What is needed
Retype everything in the data below from the line containing "order: Lamiales" down to the last line of the data, character for character.

[Collection entries]
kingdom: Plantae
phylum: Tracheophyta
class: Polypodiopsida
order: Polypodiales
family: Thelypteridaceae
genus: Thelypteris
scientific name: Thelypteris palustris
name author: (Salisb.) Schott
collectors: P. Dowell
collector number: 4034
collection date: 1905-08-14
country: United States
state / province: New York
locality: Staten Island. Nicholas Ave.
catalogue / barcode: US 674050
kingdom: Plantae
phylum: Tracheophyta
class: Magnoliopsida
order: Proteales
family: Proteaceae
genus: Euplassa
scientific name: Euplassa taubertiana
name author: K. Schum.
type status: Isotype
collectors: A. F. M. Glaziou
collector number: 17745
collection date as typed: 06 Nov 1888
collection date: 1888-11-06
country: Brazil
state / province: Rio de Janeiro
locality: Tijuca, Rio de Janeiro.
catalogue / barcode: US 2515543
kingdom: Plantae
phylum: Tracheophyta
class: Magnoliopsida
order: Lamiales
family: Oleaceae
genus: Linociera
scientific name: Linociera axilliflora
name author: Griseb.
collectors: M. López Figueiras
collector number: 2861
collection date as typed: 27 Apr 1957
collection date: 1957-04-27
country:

Answer to the task
order: Lamiales
family: Oleaceae
genus: Linociera
scientific name: Linociera axilliflora
name author: Griseb.
collectors: M. López Figueiras
collector number: 2861
collection date as typed: 27 Apr 1957
collection date: 1957-04-27
country:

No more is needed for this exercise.